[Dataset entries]
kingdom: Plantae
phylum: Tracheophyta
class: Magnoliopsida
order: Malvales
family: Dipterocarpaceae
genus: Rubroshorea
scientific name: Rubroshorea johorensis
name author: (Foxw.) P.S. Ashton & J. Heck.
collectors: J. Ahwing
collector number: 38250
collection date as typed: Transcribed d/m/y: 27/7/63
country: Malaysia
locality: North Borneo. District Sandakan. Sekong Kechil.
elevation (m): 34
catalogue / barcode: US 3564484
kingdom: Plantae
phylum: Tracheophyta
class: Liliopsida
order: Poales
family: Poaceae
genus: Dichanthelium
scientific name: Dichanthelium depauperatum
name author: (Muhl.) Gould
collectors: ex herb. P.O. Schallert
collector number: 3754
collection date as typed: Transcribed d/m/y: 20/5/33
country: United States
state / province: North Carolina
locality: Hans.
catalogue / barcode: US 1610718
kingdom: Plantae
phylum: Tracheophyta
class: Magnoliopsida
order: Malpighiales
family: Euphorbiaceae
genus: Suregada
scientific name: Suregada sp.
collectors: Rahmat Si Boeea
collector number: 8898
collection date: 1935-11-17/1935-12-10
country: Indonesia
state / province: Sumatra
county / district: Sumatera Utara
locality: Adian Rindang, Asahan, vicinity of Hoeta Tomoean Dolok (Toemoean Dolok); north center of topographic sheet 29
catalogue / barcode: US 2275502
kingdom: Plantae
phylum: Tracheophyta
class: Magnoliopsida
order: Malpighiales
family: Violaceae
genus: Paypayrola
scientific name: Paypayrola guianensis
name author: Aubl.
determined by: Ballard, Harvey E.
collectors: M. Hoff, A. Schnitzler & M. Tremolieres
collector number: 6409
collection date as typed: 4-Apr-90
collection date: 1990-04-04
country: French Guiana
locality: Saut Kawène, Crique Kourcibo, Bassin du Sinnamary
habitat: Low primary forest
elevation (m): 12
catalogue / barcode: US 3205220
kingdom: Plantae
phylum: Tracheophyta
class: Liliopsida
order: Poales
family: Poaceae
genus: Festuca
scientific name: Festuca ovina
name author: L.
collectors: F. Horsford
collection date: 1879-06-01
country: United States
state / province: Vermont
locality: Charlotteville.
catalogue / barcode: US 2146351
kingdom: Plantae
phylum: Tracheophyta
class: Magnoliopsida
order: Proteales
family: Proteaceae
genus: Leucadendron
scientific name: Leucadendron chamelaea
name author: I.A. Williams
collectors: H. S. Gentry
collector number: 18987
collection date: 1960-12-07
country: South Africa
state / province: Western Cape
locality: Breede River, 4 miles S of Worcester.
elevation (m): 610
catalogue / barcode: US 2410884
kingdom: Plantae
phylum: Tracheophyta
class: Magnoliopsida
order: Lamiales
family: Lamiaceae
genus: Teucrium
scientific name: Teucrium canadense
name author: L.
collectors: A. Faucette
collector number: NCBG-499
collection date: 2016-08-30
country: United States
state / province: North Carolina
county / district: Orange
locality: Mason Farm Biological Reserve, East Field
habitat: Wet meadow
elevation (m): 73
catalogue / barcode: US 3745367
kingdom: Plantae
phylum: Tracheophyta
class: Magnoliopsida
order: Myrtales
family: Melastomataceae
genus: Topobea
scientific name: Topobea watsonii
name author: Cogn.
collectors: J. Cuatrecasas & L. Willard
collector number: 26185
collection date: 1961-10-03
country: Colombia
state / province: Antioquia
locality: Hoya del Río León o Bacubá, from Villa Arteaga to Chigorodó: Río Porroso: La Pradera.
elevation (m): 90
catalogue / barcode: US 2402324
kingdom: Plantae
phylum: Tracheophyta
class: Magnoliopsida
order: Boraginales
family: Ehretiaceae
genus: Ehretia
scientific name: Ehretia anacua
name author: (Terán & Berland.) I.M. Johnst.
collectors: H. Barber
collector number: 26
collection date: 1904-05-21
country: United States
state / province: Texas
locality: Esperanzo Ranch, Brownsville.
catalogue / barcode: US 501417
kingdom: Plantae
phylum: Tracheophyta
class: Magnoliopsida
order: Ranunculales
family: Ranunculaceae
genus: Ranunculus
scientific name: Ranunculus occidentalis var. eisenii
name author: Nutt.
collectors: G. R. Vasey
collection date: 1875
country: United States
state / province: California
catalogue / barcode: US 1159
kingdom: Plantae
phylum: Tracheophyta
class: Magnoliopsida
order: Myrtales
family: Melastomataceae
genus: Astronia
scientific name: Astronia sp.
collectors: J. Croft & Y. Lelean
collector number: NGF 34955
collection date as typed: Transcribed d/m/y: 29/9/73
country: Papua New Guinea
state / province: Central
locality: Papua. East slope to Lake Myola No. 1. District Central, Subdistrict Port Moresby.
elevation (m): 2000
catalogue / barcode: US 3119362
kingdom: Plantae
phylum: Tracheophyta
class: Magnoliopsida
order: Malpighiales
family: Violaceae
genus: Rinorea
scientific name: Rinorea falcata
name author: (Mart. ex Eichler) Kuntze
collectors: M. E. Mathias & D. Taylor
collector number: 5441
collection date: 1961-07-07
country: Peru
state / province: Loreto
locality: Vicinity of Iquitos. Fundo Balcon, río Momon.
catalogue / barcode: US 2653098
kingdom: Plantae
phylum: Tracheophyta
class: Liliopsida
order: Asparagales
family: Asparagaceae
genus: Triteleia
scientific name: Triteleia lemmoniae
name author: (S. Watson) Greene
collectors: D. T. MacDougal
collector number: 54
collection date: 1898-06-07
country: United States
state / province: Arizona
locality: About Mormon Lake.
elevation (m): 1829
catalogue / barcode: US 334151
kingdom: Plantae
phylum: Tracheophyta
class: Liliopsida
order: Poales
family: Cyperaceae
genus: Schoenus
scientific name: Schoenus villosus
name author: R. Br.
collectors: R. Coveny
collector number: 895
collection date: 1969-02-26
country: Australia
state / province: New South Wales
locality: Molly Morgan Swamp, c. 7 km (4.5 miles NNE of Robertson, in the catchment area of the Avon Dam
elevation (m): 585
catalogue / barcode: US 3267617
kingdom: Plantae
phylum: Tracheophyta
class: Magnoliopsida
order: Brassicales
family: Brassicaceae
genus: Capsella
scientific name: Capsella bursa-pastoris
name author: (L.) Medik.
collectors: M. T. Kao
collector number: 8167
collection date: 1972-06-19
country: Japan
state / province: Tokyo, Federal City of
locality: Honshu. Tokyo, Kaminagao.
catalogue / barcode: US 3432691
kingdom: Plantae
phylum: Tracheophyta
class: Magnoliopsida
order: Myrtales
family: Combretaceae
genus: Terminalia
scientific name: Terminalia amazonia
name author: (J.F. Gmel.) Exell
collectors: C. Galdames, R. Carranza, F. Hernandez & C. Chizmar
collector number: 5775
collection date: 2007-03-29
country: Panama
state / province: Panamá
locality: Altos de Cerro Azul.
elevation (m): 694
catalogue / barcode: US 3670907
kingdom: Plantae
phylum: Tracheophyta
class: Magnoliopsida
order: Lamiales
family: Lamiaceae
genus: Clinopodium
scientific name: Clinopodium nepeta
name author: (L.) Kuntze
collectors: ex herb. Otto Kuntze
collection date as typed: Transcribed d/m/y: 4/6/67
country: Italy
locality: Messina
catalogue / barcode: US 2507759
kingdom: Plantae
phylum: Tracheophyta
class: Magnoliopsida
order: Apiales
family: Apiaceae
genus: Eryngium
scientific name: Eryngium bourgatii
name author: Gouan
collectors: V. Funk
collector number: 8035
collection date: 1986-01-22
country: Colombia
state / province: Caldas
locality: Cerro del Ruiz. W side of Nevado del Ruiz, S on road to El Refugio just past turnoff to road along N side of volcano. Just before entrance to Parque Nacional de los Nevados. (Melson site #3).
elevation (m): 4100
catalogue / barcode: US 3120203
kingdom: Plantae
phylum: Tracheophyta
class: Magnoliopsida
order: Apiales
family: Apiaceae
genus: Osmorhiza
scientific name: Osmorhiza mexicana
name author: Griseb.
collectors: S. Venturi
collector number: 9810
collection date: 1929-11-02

### [Goal]
Please copy the lines above, starting at the line that contains "order: Malvales" and ending at the line that contains "name author: (Muhl.) Gould", with both of those included.

### [Response]
order: Malvales
family: Dipterocarpaceae
genus: Rubroshorea
scientific name: Rubroshorea johorensis
name author: (Foxw.) P.S. Ashton & J. Heck.
collectors: J. Ahwing
collector number: 38250
collection date as typed: Transcribed d/m/y: 27/7/63
country: Malaysia
locality: North Borneo. District Sandakan. Sekong Kechil.
elevation (m): 34
catalogue / barcode: US 3564484
kingdom: Plantae
phylum: Tracheophyta
class: Liliopsida
order: Poales
family: Poaceae
genus: Dichanthelium
scientific name: Dichanthelium depauperatum
name author: (Muhl.) Gould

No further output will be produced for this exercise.